A study led by the University of Granada (UGR) has linked the consumption of dairy products (milk, fresh cheese, yogurt or cottage cheese) during pregnancy with a lower risk of having a low birth weight newborn. The research, published in the Maternal and Child Health Journal, suggests that for every increase of 100 grams in the daily consumption of dairy products, the risk of small-for-gestational-age infants is reduced by 11 percent.
Birth weight is one of the main factors of newborn health in both short and long term. Low birth weight infants have a greater risk of perinatal morbidity and mortality, as well as present and future metabolic problems.
Low birth weight is a global health problem and, for this reason, it is a priority to identify potentially modifiable risk factors that allow the development of future interventions for its control and prevention. In this sense, maternal nutrition is a key factor in fetal growth.
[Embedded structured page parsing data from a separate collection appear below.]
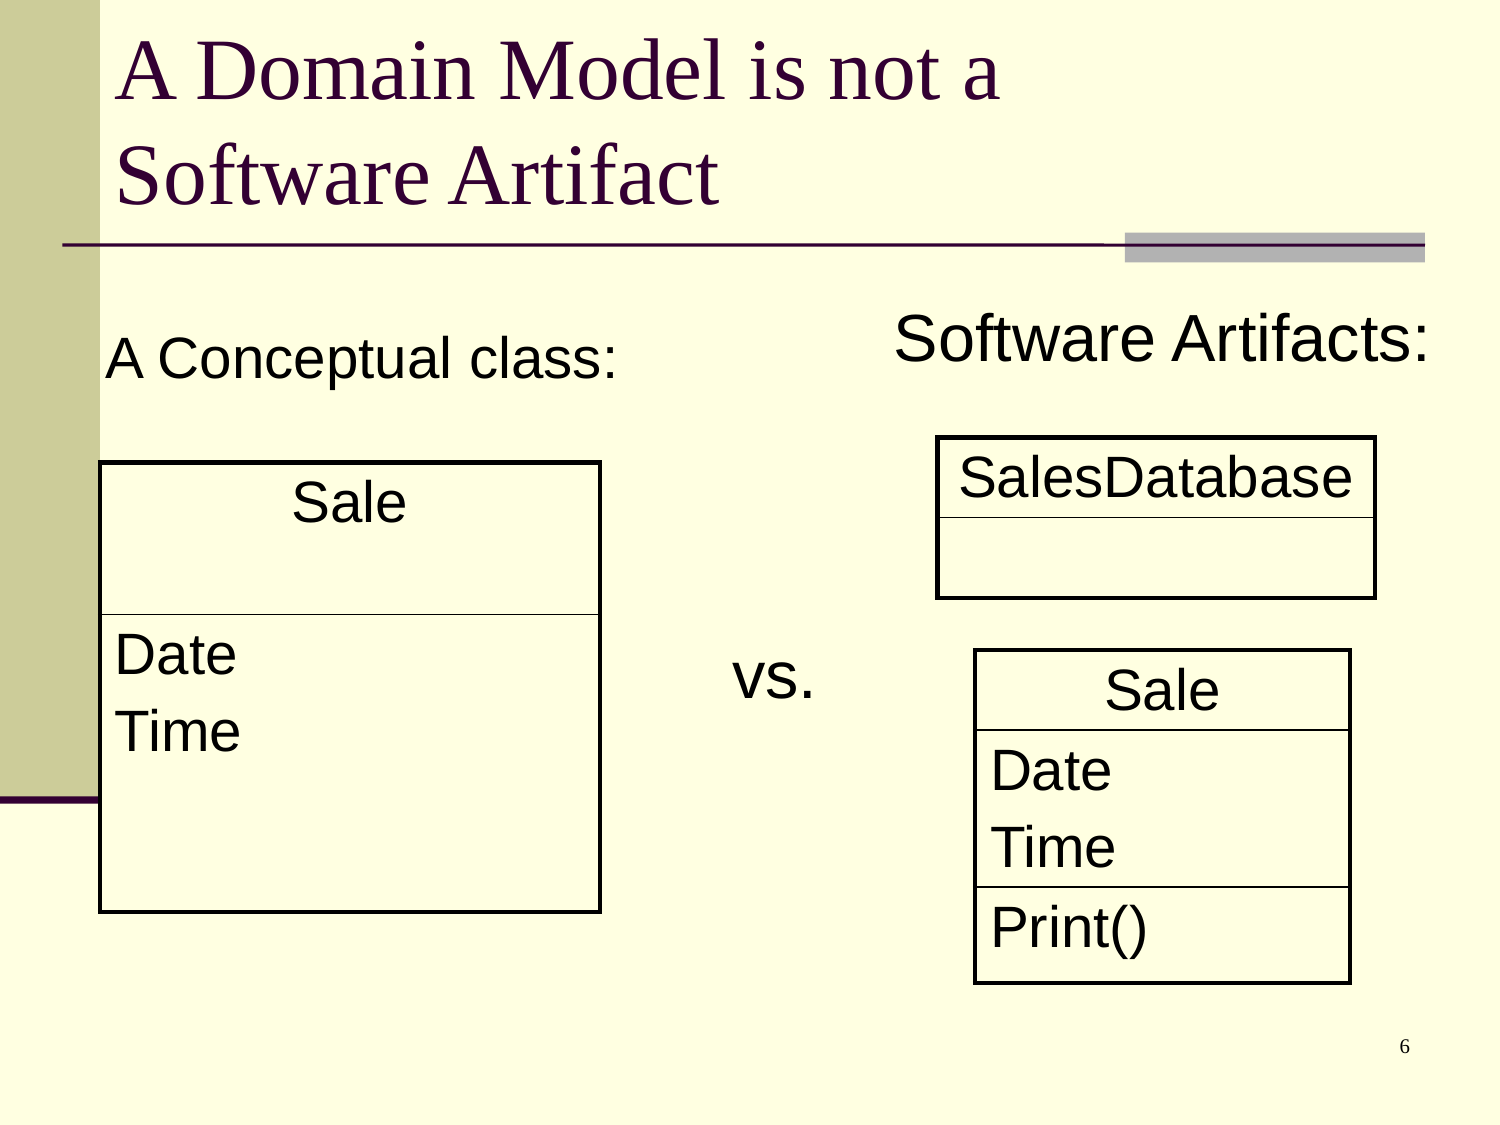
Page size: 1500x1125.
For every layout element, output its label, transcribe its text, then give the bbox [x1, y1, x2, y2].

table_header Sale [102, 465, 598, 614]
text_box vs. [624, 624, 925, 750]
table_header Sale [977, 652, 1348, 729]
list A Conceptual class: [49, 312, 676, 438]
text_box Software Artifacts: [849, 287, 1475, 413]
title A Domain Model is not a Software Artifact [99, 0, 1299, 236]
table_cell Date Time [102, 615, 598, 910]
table_header SalesDatabase [940, 440, 1373, 517]
table_cell [940, 518, 1373, 596]
table_cell Print() [977, 888, 1348, 981]
slide_number 6 [1112, 1024, 1426, 1101]
table_cell Date Time [977, 731, 1348, 886]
Different foods and micronutrients, vitamins and minerals, play an important role in the development of the fetus and the newborn.
Among said foods, the consumption of dairy products during pregnancy is especially important for the development of the fetus' plastic elements. The Spanish Society of Community Nutrition and the Spanish Society of Family and Community Medicine recommend the maternal diet to be fortified during this stage of life, going from 2-3 servings of dairy products before pregnancy (2-3 glasses of milk) to 3 or 4 servings during pregnancy (2 glasses of milk, 1 yogurt and a portion of cheese, for example).
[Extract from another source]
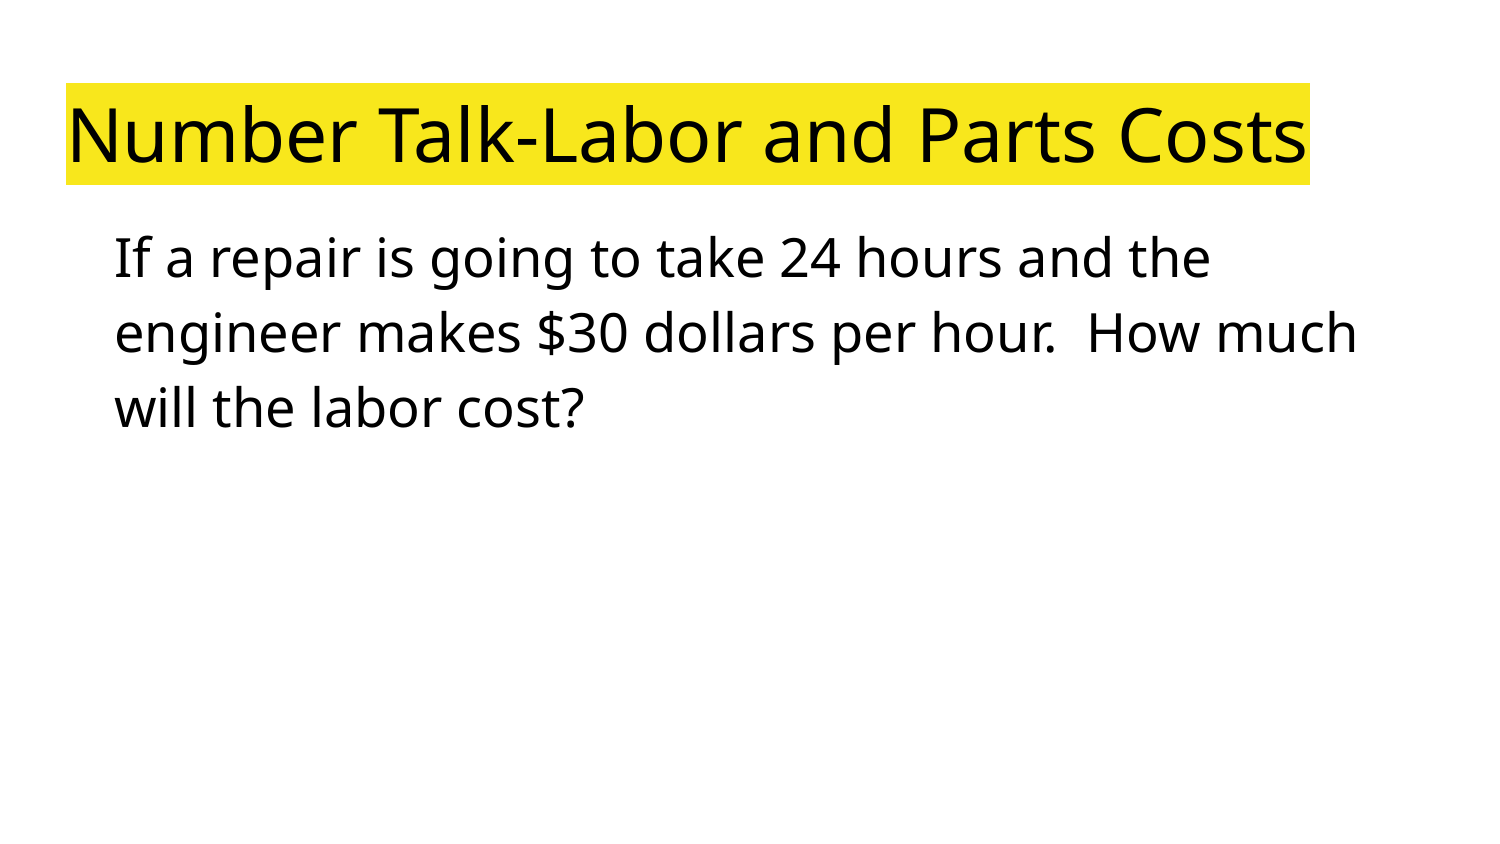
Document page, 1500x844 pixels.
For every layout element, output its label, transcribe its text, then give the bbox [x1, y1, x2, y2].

title Number Talk-Labor and Parts Costs [51, 72, 1449, 167]
list If a repair is going to take 24 hours and the engineer makes $30 dollars per hour. How much will the labor cost? [99, 198, 1401, 746]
Based on the data collected for the Regional Government of Andalusia's Excellence Project about nutrition in pregnancy and maternal-fetal risks, the authors of this paper proposed to analyze the risk of having infants with low birth weight for their gestational age, and its association with the consumption of dairy products by the mother.
This study was carried out in collaboration between researchers from the Department of Preventive Medicine and Public Health of the University of Granada and the Obstetrics and Gynecology Service of the Virgen de las Nieves University Hospital of Granada, all of them members of the Institute for Biosanitary Research of Granada (ibs. GRANADA).
The study involved a total of 1175 pregnant women residing in the reference area of the hospital, without previous pathology, who were willing to modify their diet and/or level of physical activity, and who were monitored throughout the gestation period.
The study showed that approximately one in 8-9 pregnancies resulted in a small-for-gestational-age infant (11.8% risk). Researchers found that women who had a low birth weight infant had less dairy consumption during pregnancy than those who had a normal weight infant: an intake of 513.9 g/day versus 590.3 g/day, respectively.
"What's really interesting is that there seems to be a dose-response gradient, so that the higher the intake of dairy products the lower the risk of having a low birth weight baby", Rocío Olmedo Requena, from the department of Preventive Medicine and Public Health at the University of Granada and lead author of the paper, explains.
Based on the results observed in the studied cohort, the percentage of small-for-gestational-age newborns that could be avoided by increasing the dairy consumption could vary from 4.5% to 39.7%, depending on the consumption and its modification in a positive sense during gestation.
"For example, 1 in 5 small-for-gestational-age infants could be avoided if consumption increased to 600 g/day (3 glasses of milk per day; or 2 glasses of milk and a portion of fresh cheese weighing 125 grams; or 1 glass of milk, 2 yogurts and 200 grams of cottage cheese) by women with a low dairy intake. The potential for prevention in these cases could reach 39.7% if they consume 900 g/day", the researcher says.